**** Source document
In this series of posts I will set out to recreate some of the visualizations from the book “Knowledge is Beautiful” by David McCandless in R.

David McCandless is author of two bestselling infographics books and gave a TED talk about data visualization. I bought his second book “Knowledge is Beautiful”, in 2015, which contains 196 beautiful infographics.

At that time, I was really into The Walking Dead, and his book inspired me to make my own infographic:

Recently, I was trying to think of some fun data visualization projects and decided to choose a couple from the book that could be recreated as close to possible in R.

The book is an excellent resource for those who like these sorts of exercises as every single visualization in the book is paired with an online dataset to explore at your interest!!!. I never knew how rich the datasets were until I tried to recreate my first visualization, “Best in Show”. The dataset for Best in Show alone, is an excel file with eight sheets!

McCandles says the whole book took him 15,832 hours over two-years and I don’t doubt it. Whipping up a quick EDA plotcan be fast and simple for a meeting if you only care about actionable results. However, if your publishing something it takes some time to create a stunning visual.
********
**** Entries shown
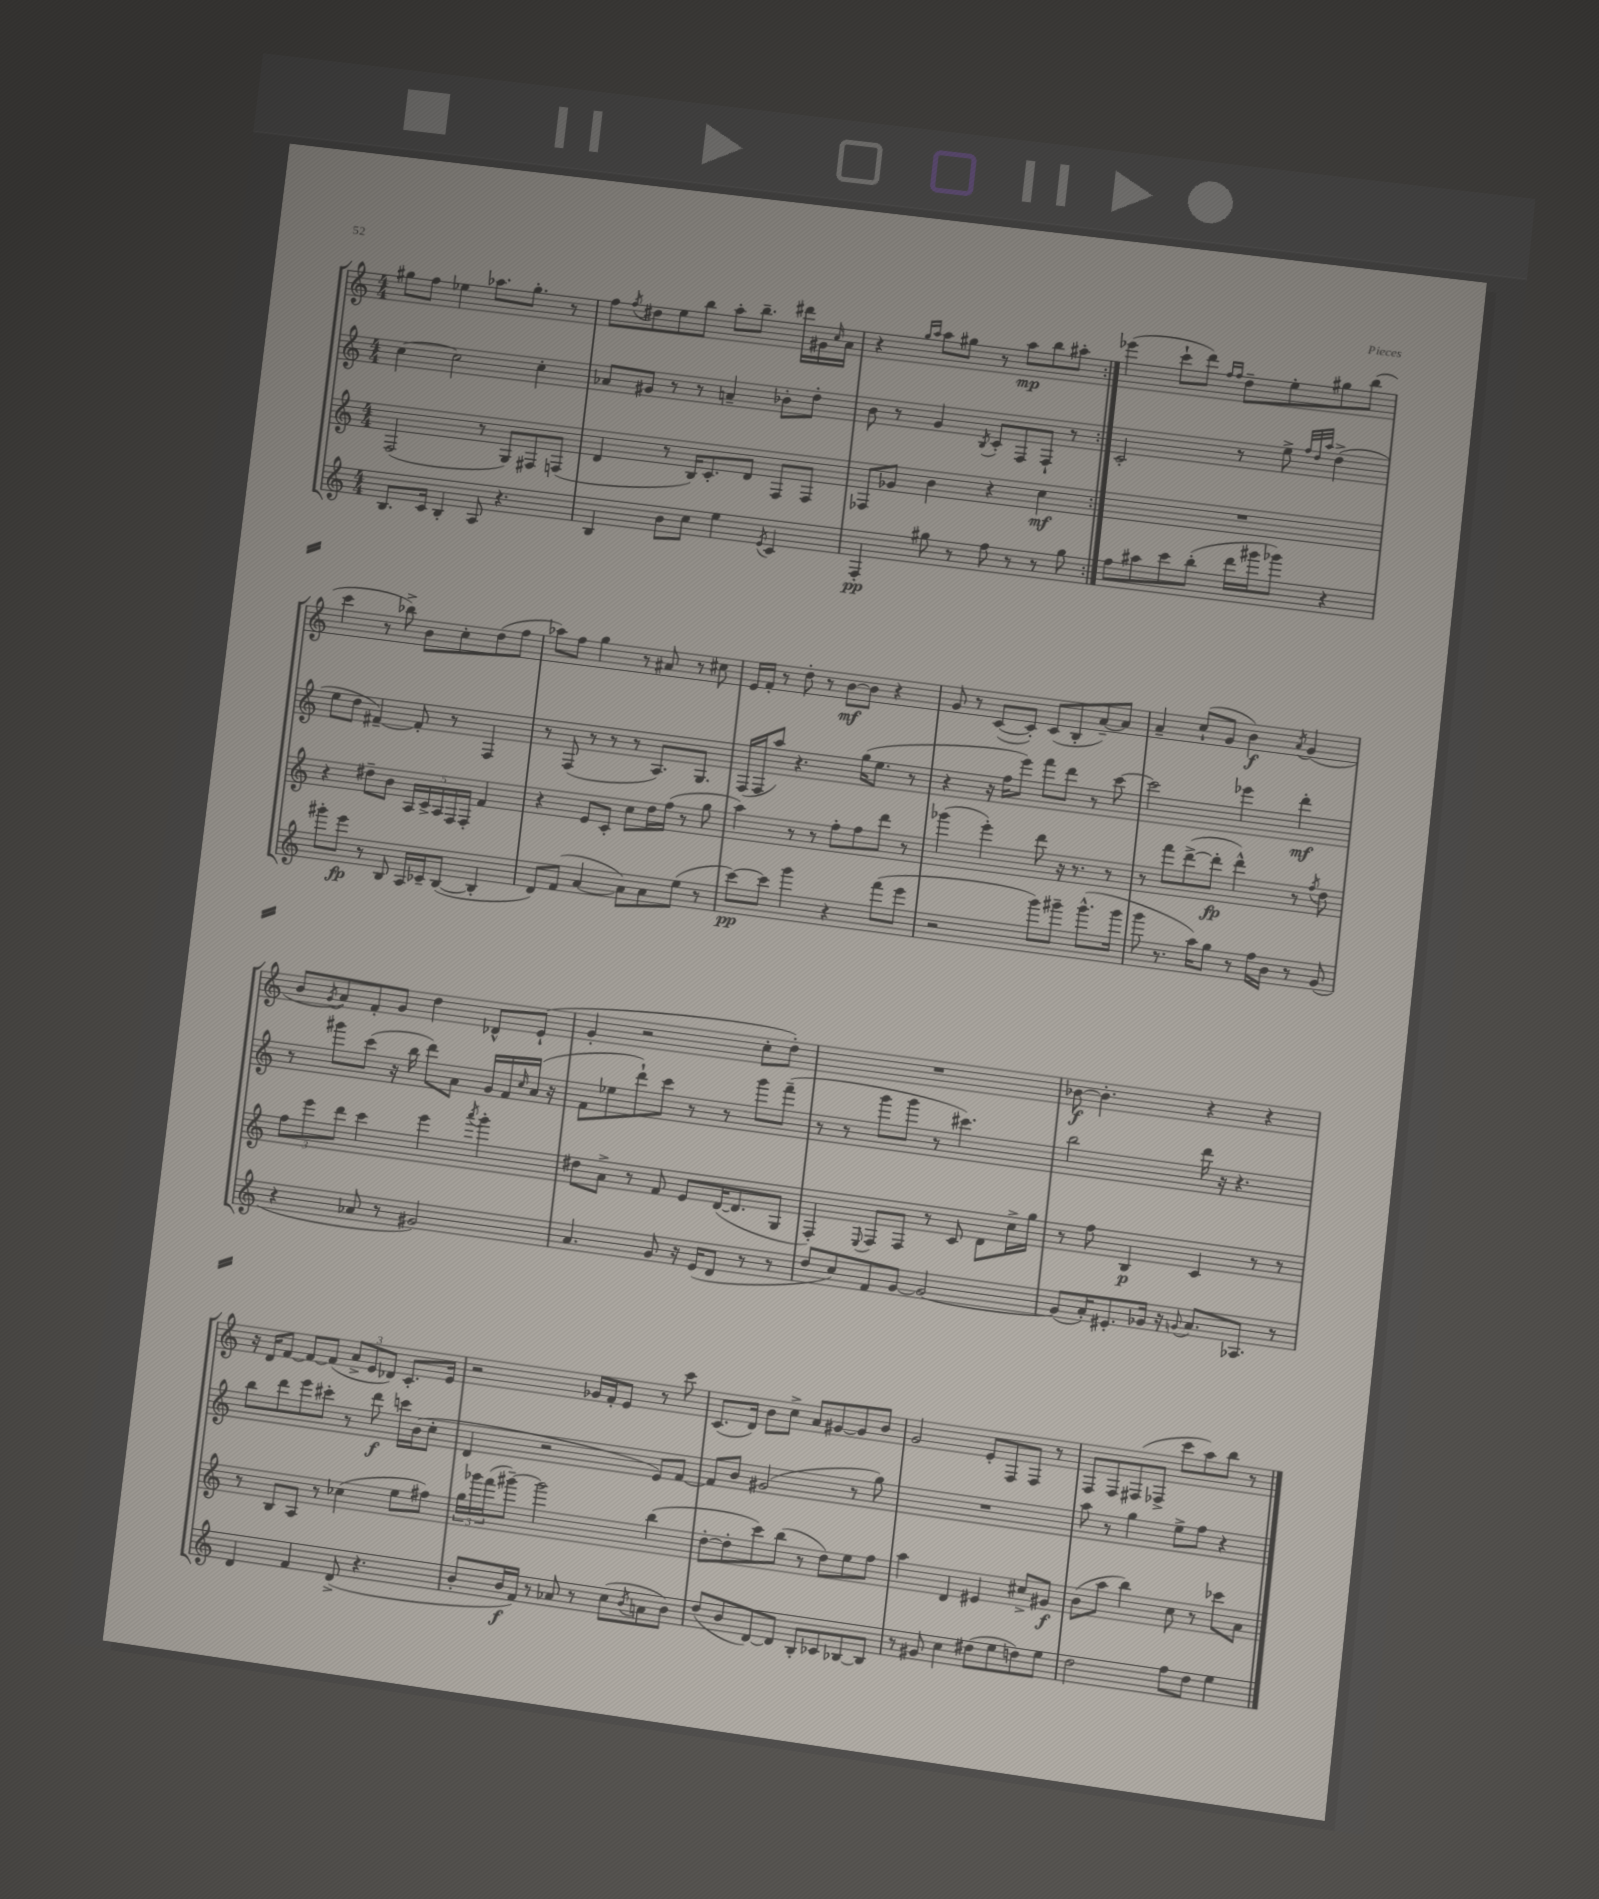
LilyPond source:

<<
\new StaffGroup <<
\new Staff = "s0" {
    \clef treble \key c \major \numericTimeSignature \time 4/4
    \repeat volta 2 { gis''8 f''8 ees''4 aes''8. gis''8.-. r8 |
    f''8 \acciaccatura { f''8 } dis''8 e''8 b''8 a''8-. b''8.-- dis'''16 gis'16 \grace { c''16 } a'16 |
    r4 \grace { g''16 a''16 } a''8 gis''8 r8 a''8\mp b''8 ais''8-. | }
    ees'''4( c'''8-! d'''8) \grace { f''16 f''16 } d''8-- e''8-. gis''8 b''8( |
    c'''4 r8 bes''8->) b'8 c''8-. d''8( f''8 |
    aes''8) f''8 g''4 r8 ais'8 r8 cis''8 |
    e'16 f'16-. r8 d''8-. r8 b'8~\mf b'8 r4 |
    g'8 r8 c'8~( c'8-.) c'8( b8-. a'8~--) a'8 |
    a'4-- c''8-!( g'8 b'4\f) \acciaccatura { a'8 } g'4( |
    b'8 \acciaccatura { g'8 } a'8) f'8-. g'8 d''4 des'8-^ e'8-!( |
    g'4-. r2 c''8-. d''8-.) |
    R1 |
    bes'8~\f bes'4.-. r4 r4 |
    r16 d'16 f'8~ f'8~ f'8( \tuplet 3/2 { a'8-> e'8 des'8) } c'8.-. e'16 |
    r2 ges'16 f'16-. e'8 r8 c'''8 |
    c'8.( d'16) b'8 c''8-> a'8 gis'8~ gis'8 b'8 |
    g'2 e'8-. f8 f8 r8 |
    f8 f8 fis8( fes8-> c'''8 a''8) b''8 r8 \bar "|." |
}
\new Staff = "s1" {
    \clef treble \key c \major \numericTimeSignature \time 4/4
    \repeat volta 2 { c''4~ c''2 c''4-. |
    aes'8 gis'8 r8 r8 a'4-- bes'8-. d''8-. |
    b'8 r8 g'4 \acciaccatura { b8 } c'8-. f8 f8-! r8 | }
    c'2-. r8 e''8-> \grace { f''32 d''32 a''32 } d''4->( |
    e''8 d''8 fis'4~--) fis'8-. r8 f4 |
    r8 f8( r8 r8 r8 a8.) g8. |
    f16( f16 a''8) r4. g''16( e''8. r8 |
    r4 r16 f''16 e'''8) f'''8 d'''8 r8 c'''8~ |
    c'''2 ees'''4 d'''4-.\mf |
    r8 gis'''8 c'''8( r16 b''16 d'''8) a'8 g'16 f'16 \grace { c''16 } a'16( r16 |
    f'8 ees''8 d'''8-!) c'''8 r8 r8 g'''8 f'''8--( |
    r8 r8 g'''8 g'''8 r8 cis'''4.) |
    b''2 d'''16 r16 r4. |
    b''8 d'''8 e'''8 cis'''8-. r8 d'''8\f c'''16 b'16( c''8-. |
    d'4 r2 e'8) f'8~ |
    f'8 b'8 gis'2( r8 g''8) |
    R1 |
    a''8 r8 g''4 e''8-> f''8 r4 \bar "|." |
}
\new Staff = "s2" {
    \clef treble \key c \major \numericTimeSignature \time 4/4
    \repeat volta 2 { f2( r8 g8) fis8 f8( |
    d'4 r8 b16) c'8.-. d'8 f8 f8 |
    fes8 ges'8 b'4 r4 c''4\mf | }
    R1 |
    r4 dis''8-- b'8 \tuplet 5/4 { a16 c'16-> a16 f16 f16-. } f'4 |
    r4 e'8 c'8-. c''8 d''16 f''16( r8 g''8 |
    a''4) r8 r8 f''8-. f''8 d'''8 r8 |
    ges'''4( e'''4-.) d'''8 r16 r8. r8 |
    r8 f'''8 d'''8~->( d'''8-.\fp d'''4-^) r8 \acciaccatura { f''8 } d''8 |
    \tuplet 3/2 { f''8 e'''8 d'''8 } c'''4 e'''4 \acciaccatura { a'''8 } g'''4-. |
    dis''8 a'8-> r8 f'8 e'8 d'16~( d'8. g8 |
    f4-.) \appoggiatura { e8 } f8 f8 r8 c'8 d'8 c''16-> g''16 |
    r8 f''8 b4\p c'4 r8 r8 |
    r8 b8 a8 r8 ces''4( e''8 fis''8) |
    \tuplet 3/2 { g''16 ges'''16 f'''16( } gis'''8~--) gis'''2 b''4( |
    d''8~-. d''8-. c'''8) b''8( r8 d''8) e''8 f''8 |
    a''4 d'4 eis'4 cis''8-> gis'8\f |
    b'8( a''8 b''4) c''8 r8 ces'''8 a'8 \bar "|." |
}
\new Staff = "s3" {
    \clef treble \key c \major \numericTimeSignature \time 4/4
    \repeat volta 2 { b8. c'16 b4-. a8 r4. |
    b4 b'8 c''8 e''4 \acciaccatura { e'8 } c'4 |
    f4-.\pp gis''8 r8 f''8 r8 r8 gis''8 | }
    f''8 ais''8 c'''8 b''8-.( d'''16 gis'''16 ges'''8) r4 |
    gis'''8-. e'''8\fp r8 b8 a16 ces'16-- b8~( b4-. |
    d'8) f'8( a'4~ a'8) a'8 e''8( r8 |
    c'''8~\pp) c'''8 g'''4 r4 f'''8( e'''8 |
    r2 g'''8) gis'''8-- gis'''8.-^( gis'''16 |
    g'''8 r8. a''16) g''8 r8 f''16 b'16 r8 g'8( |
    r4 aes'8 r8 gis'2) |
    a'4. g'8 r16 e'16( d'8 r8 r8 |
    d''8 c''8) f'8 g'8~ g'2~ |
    g'8( a'16-.) eis'8.-. ges'16 r16 \appoggiatura { g'8 } a'8. aes8. r8 |
    d'4 f'4 d'8->( r4. |
    b'8-. b'16\f f'16) r8 aes'8 r8 c''8( \acciaccatura { b'8 } a'8 b'8) |
    d''8( b'8 d'8~) d'8 b8-. ces'8 bes8~ bes8 |
    r8 gis'8 c''4 dis''8( e''8 d''8) e''8 |
    d''2 f''8 d''8 e''4 \bar "|." |
}
>>
>>
\layout { \context { \Score \remove "Bar_number_engraver" } }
********
*Work instructions:*
1. Answer these questions about the blog post:
(a) In what year did the writer buy "Knowledge is Beautiful"?
(b) What was the first visualization the writer tried to recreate?
(c) How long does McCandless say the whole book took him?
2. Write out the blog post word for word, everything from "In this series" down to "196 beautiful infographics.".
3. Summarize the blog post in two sentences.

*Solutions below:*
1.
(a) 2015
(b) "Best in Show"
(c) 15,832 hours over two years

2.
In this series of posts I will set out to recreate some of the visualizations from the book “Knowledge is Beautiful” by David McCandless in R.

David McCandless is author of two bestselling infographics books and gave a TED talk about data visualization. I bought his second book “Knowledge is Beautiful”, in 2015, which contains 196 beautiful infographics.

3. The writer sets out to recreate in R some of the visualizations from David McCandless's book "Knowledge is Beautiful," which was bought in 2015, contains 196 infographics, and pairs every visualization with an online dataset. McCandless says the book took him 15,832 hours over two years, and the writer notes that creating a stunning visual for publication takes some time.